Aussi, depuis quelques mois, je me retire tranquillement du Nord. J’essaye d’être plus proche de la Maison. De ma copine, de ma famille, de mes nièces, de mes amis. Tous ceux que j’aime. S’éloigner du Nord veut aussi dire s’éloigner des populations autochtones dans le besoin. Ils gagnent à se faire connaître, le début avec eux est toujours lent, mais une fois que la confiance est construite, ils s’ouvrent et c’est là que c’est tout le plaisir avec eux commence. Quitter une communauté est toujours comme laisser une partie de soi derrière. C’est deux cuillères de culpabilité et de regrets, brassés avec un tiers de tasse de nouvelles ambitions personnelles.
L’escalade
Il y a un mois, Mik m’a montré à installer des protections en escalade traditionnelle. Ce fut une petite révélation. Pour ceux qui ne connaissent pas l’escalade traditionnelle, il faut installer soi-même ses protections, c’est-à-dire toutes sortes de cossins et bagosses sur la paroi. Dans l’éventualité d’une chute, c’est ça qui nous retient. On devient des menuisiers de la paroi verticale.
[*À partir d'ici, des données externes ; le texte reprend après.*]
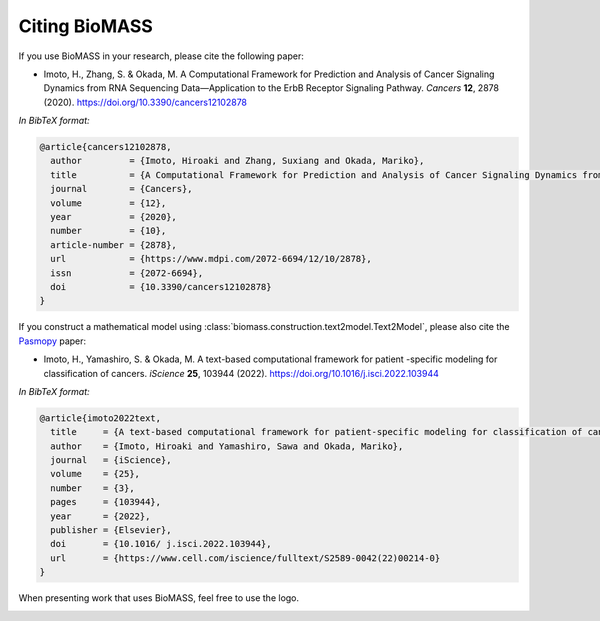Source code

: Citing BioMASS
==============

If you use BioMASS in your research, please cite the following paper:

* Imoto, H., Zhang, S. & Okada, M. A Computational Framework for Prediction and Analysis of Cancer Signaling Dynamics from RNA Sequencing Data—Application to the ErbB Receptor Signaling Pathway. *Cancers* **12**, 2878 (2020). https://doi.org/10.3390/cancers12102878

*In BibTeX format:*

.. code-block:: bibtex

    @article{cancers12102878,
      author         = {Imoto, Hiroaki and Zhang, Suxiang and Okada, Mariko},
      title          = {A Computational Framework for Prediction and Analysis of Cancer Signaling Dynamics from RNA Sequencing Data—Application to the ErbB Receptor Signaling Pathway},
      journal        = {Cancers},
      volume         = {12},
      year           = {2020},
      number         = {10},
      article-number = {2878},
      url            = {https://www.mdpi.com/2072-6694/12/10/2878},
      issn           = {2072-6694},
      doi            = {10.3390/cancers12102878}
    }

If you construct a mathematical model using :class:`biomass.construction.text2model.Text2Model`, please also cite the `Pasmopy <https://github.com/pasmopy/pasmopy>`_ paper:

* Imoto, H., Yamashiro, S. & Okada, M. A text-based computational framework for patient -specific modeling for classification of cancers. *iScience* **25**, 103944 (2022). https://doi.org/10.1016/j.isci.2022.103944

*In BibTeX format:*

.. code-block:: bibtex

    @article{imoto2022text,
      title     = {A text-based computational framework for patient-specific modeling for classification of cancers},
      author    = {Imoto, Hiroaki and Yamashiro, Sawa and Okada, Mariko},
      journal   = {iScience},
      volume    = {25},
      number    = {3},
      pages     = {103944},
      year      = {2022},
      publisher = {Elsevier},
      doi       = {10.1016/ j.isci.2022.103944},
      url       = {https://www.cell.com/iscience/fulltext/S2589-0042(22)00214-0}
    }

When presenting work that uses BioMASS, feel free to use the logo.

.. image:: _static/img/biomass-logo.png
   :width: 500px
   :align: center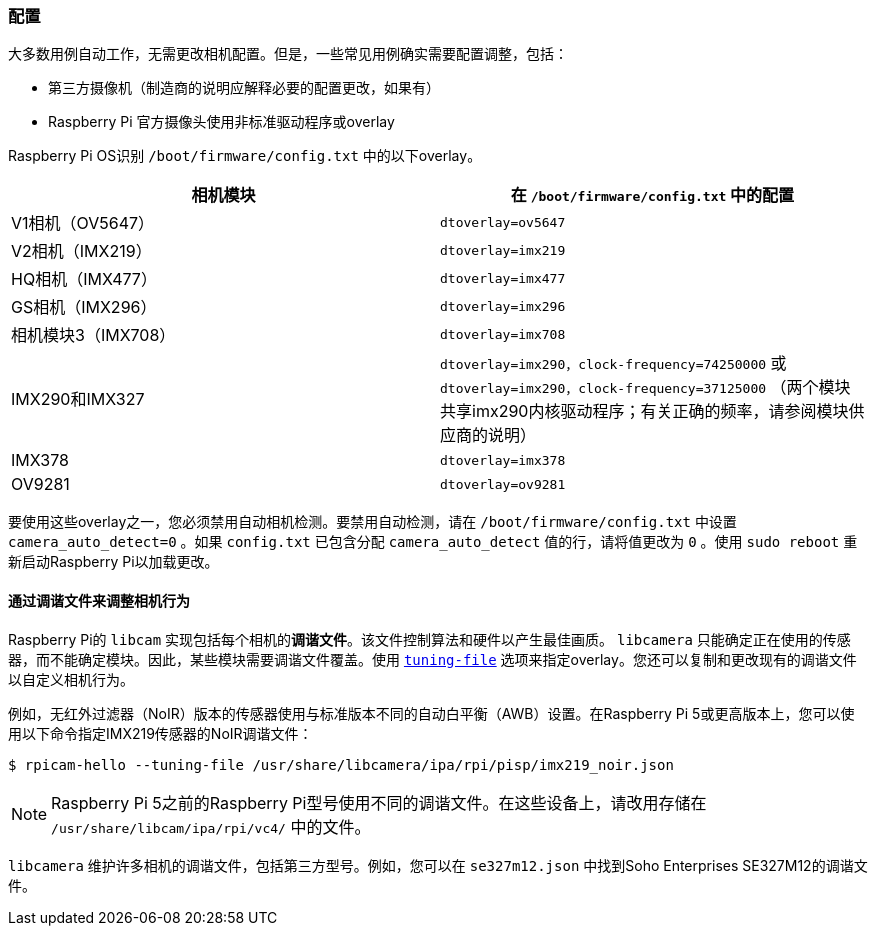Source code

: [[configuration]]
=== 配置

大多数用例自动工作，无需更改相机配置。但是，一些常见用例确实需要配置调整，包括：

* 第三方摄像机（制造商的说明应解释必要的配置更改，如果有）

*  Raspberry Pi 官方摄像头使用非标准驱动程序或overlay

Raspberry Pi OS识别 `/boot/firmware/config.txt` 中的以下overlay。

|===
| 相机模块 | 在 `/boot/firmware/config.txt` 中的配置

| V1相机（OV5647）
|  `dtoverlay=ov5647` 

| V2相机（IMX219）
|  `dtoverlay=imx219` 

| HQ相机（IMX477）
|  `dtoverlay=imx477` 

| GS相机（IMX296）
| `dtoverlay=imx296`

| 相机模块3（IMX708）
|  `dtoverlay=imx708` 

| IMX290和IMX327
| `dtoverlay=imx290，clock-frequency=74250000` 或 `dtoverlay=imx290，clock-frequency=37125000` （两个模块共享imx290内核驱动程序；有关正确的频率，请参阅模块供应商的说明）

| IMX378
|  `dtoverlay=imx378` 

| OV9281
|  `dtoverlay=ov9281` 
|===

要使用这些overlay之一，您必须禁用自动相机检测。要禁用自动检测，请在 `/boot/firmware/config.txt` 中设置 `camera_auto_detect=0` 。如果 `config.txt` 已包含分配 `camera_auto_detect` 值的行，请将值更改为 `0` 。使用 `sudo reboot` 重新启动Raspberry Pi以加载更改。

[[tuning-files]]
==== 通过调谐文件来调整相机行为

Raspberry Pi的 `libcam` 实现包括每个相机的**调谐文件**。该文件控制算法和硬件以产生最佳画质。 `libcamera` 只能确定正在使用的传感器，而不能确定模块。因此，某些模块需要调谐文件覆盖。使用 xref:camera_software.adoc#tuning-file[`tuning-file`] 选项来指定overlay。您还可以复制和更改现有的调谐文件以自定义相机行为。

例如，无红外过滤器（NoIR）版本的传感器使用与标准版本不同的自动白平衡（AWB）设置。在Raspberry Pi 5或更高版本上，您可以使用以下命令指定IMX219传感器的NoIR调谐文件：

[source,console]
----
$ rpicam-hello --tuning-file /usr/share/libcamera/ipa/rpi/pisp/imx219_noir.json
----

NOTE: Raspberry Pi 5之前的Raspberry Pi型号使用不同的调谐文件。在这些设备上，请改用存储在 `/usr/share/libcam/ipa/rpi/vc4/` 中的文件。

`libcamera` 维护许多相机的调谐文件，包括第三方型号。例如，您可以在 `se327m12.json` 中找到Soho Enterprises SE327M12的调谐文件。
Cet apprentissage est vraiment un point marquant. C’est la transition entre grimper dans un monde limité où les gens ont installés des protections vissées dans le rocher, à un monde où l’on peut grimper ce que l’on veut. Les seuls facteurs limitants étant les protections possibles et notre limite mentale. Ça devient un sport créatif, où il faut improviser avec ce que l’on a. Un peu comme pratiquer dans le Nord.
Difficile à croire que j’en suis rendu là. Il y a à peine deux ans, je m’étais mis à l’escalade quand Julia l’avait proposé pour nos dates. J’avais peur d’aller trente pieds dans les airs. Je tenais la corde quand je descendais en moulinette. Deux ans plus tard, j’en suis rendu à installer mes protections. J’ai hâte de voir où je serai rendu dans deux ans.
Avec le temps, l’escalade a tranquillement envahi ma vie. Apprendre à faire des noeuds, des ancrages, installer des protections en trad, les vis à glace, marcher sur glacier, freinage en cas de glissade, lire le terrain, etc. La liste des techniques est très longue.
Ça s’apprend en partie sur YouTube, mais ça s’apprend vraiment sur le terrain avec du monde comme Mickael Francoeur et Gabriel Filippi. Une communication maître-élève simple : «C’est bon », «Ça tient». Un langage rempli de hochements de tête, de contacts visuels et de thumbs up. C’est primitif et efficace. Le tout couronné par beaucoup de mantras intérieurs : « J’ai pas peur», «J’tomberai pas», «Ça va tenir».
Conquistador
Lionel Terray avait dit que l’escalade, c’est conquérir l’inutilité. En d’autres termes, grimper, ça ne sert pas à grand-chose. Avant, on le faisait peut-être pour la Reine d’Angleterre ou pour cartographier des régions. Maintenant, on le fait pour soi. Quelqu’un m’avait dit que lorsqu’on arrive en haut, il n’y a personne pour applaudir, personne pour nous accueillir. On est seul au sommet. On l’a fait pour soi, pour ses propres raisons.
Tout ça marque la transition d’une vie antérieure remplie de sens et d’altruisme, à une vie centrée sur soi, remplie d’obsessions pour la montagne et l’aventure.
Je vis une vie post-moderne, éloignée des obligations classiques du médecin, très loin de ce où Barrette voudrait me voir. Une vie que les gens ont décrite par «Est-ce que tu travailles des fois? » C’est le retour au statut de médecin dépanneur, celui qui rode un peu partout et qui m’offre la liberté espérée. Un mercenaire médical.
J’hésite encore à décrire l’état dans lequel je suis. Cynique? Zen? Le ministre de la Santé Gaétan Barrette a donné tout un coup aux médecins de famille avec ces politiques. Le plus grand effet est que les médecins sont entrés en remise en question sur leurs priorités, l’importance de la famille, du travail et la vie que nous voulons vivre.
Pour moi, cette réflexion s’est amorcée dès le début et s’est mélangée avec différentes réalisations stéréotypées sur le sens de la vie que j’ai appris au Népal. Un second départ qui recherche différents types d’exploration : professionnelle, géographique et sportive.
Je m’y plais bien, à être un conquistador de l’inutilité.